[[ Text under study, beginning ]]

You can get about the same effect by running the water to get wet, turning it off while washing and then back on for rinsing (the infamous "navy shower").
I imagine the biggest strike against showering with salt water is that you'd need treatment, supply and heating dedicated to the salt tap. And then the salt water is busy corroding all the infrastructure devoted to it.
I wish this was feasible, but in our house the water takes 5 minutes to get to the shower from the water heater, and if you turn it off for more than a minute, you'll get wild temperature fluctuations over the next 5 minutes while it re-achieves a stable mix. I think this is just one more reason to install an on-demand water heater rather than have a giant monolith in your garage.
I wonder if there is a way to better insulate the pipes so they don't lose their heat so much. That's pretty unusual. Five minutes is a long time for water to run down a pipe- you must be running 75ft or so of pipe- so insulation is the other answer (the first being the on-demand water heater in the shower- I used one once and had no problem with it, and it may be more efficient anyway).
Alternatively you could take lukewarm or cold showers. In the very least you save energy, and many claim it is invigorating, better for your skin, burns calories for those trying to lose weight, helps adapt you to cold weather, etc.
Going even further, I switched early last year to not using soap at all (except for extreme dirt which warm water couldn't remove) and my showers are done in 1-3 minutes (depending if I wash my hair or not). My girlfriend also says I smell better (and not like various soaps).
Also related, a chemical engineer from MIT started a company[0] back in 2013 purporting that showering kills our healthy bacteria. Supposedly he hasn't showered in 13 years, although their latest product recommends "rinsing in the shower for 3 minutes" followed by spraying their product on your body.
How much do you exercise? I've heard that athletes often don't need to wear deodorant, because they sweat so much during practice that there isn't a build of of odor causing bacteria.

[[ Text under study, end ]]
[[ Information supplied, beginning ]]

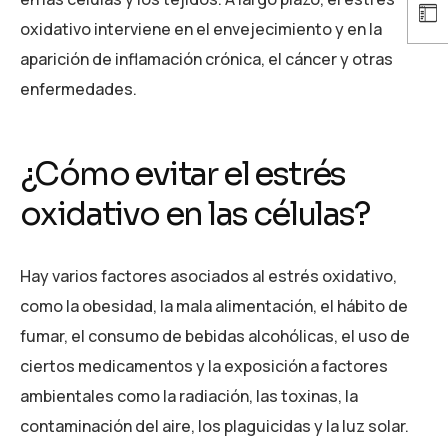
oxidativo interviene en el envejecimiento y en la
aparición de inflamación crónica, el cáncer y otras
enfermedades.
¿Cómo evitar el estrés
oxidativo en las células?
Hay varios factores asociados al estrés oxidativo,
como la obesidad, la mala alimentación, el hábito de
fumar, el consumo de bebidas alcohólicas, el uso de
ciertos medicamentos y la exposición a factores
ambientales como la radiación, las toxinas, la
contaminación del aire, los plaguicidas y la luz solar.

[[ Information supplied, end ]]

**Exercise tasks:**
1 - Please quote a passage of the shower discussion word for word. Begin at the words "Alternatively you could" and stop after "like various soaps).".
2 - In the shower discussion, in what year did the MIT chemical engineer start his company?
3 - Carry on the shower discussion with new writing that follows its final comment.

**Response list:**
1 -
Alternatively you could take lukewarm or cold showers. In the very least you save energy, and many claim it is invigorating, better for your skin, burns calories for those trying to lose weight, helps adapt you to cold weather, etc.
Going even further, I switched early last year to not using soap at all (except for extreme dirt which warm water couldn't remove) and my showers are done in 1-3 minutes (depending if I wash my hair or not). My girlfriend also says I smell better (and not like various soaps).

2 - 2013

3 -
Usually 2-4 times per week, but mostly just weekends. Definitely not athlete material (anymore at least). When I'm properly sweaty it generally isn't pleasant, especially when it dries.
I should have also noted that I haven't used deodorant in at least 10 years.
Maybe I just got lucky and won the genetic lottery in regards to smelly bacteria.
> I've heard that athletes often don't need to wear deodorant, because they sweat so much during practice that there isn't a build of of odor causing bacteria.
As someone who spends ~3 hours a day doing vigorous exercise, there is no way this is true. I smell awful afterwards.
> It could also be that people who exercise a lot might be less likely to sweat outside of exercise time.
Nope, I sweat pretty profusely throughout the day. Antiperspirant keeps me a part of civilization. FWIW I'm at a healthy weight and in good shape, just genetics.
This doesn't work with electric showers. The element retains heat and the water trapped in it gets extremely hot, so you get scalded when you turn it back on.
In the context of this discussion, retrofitting a heater with a better thermostat would probably be more practical than retrofitting a saltwater shower.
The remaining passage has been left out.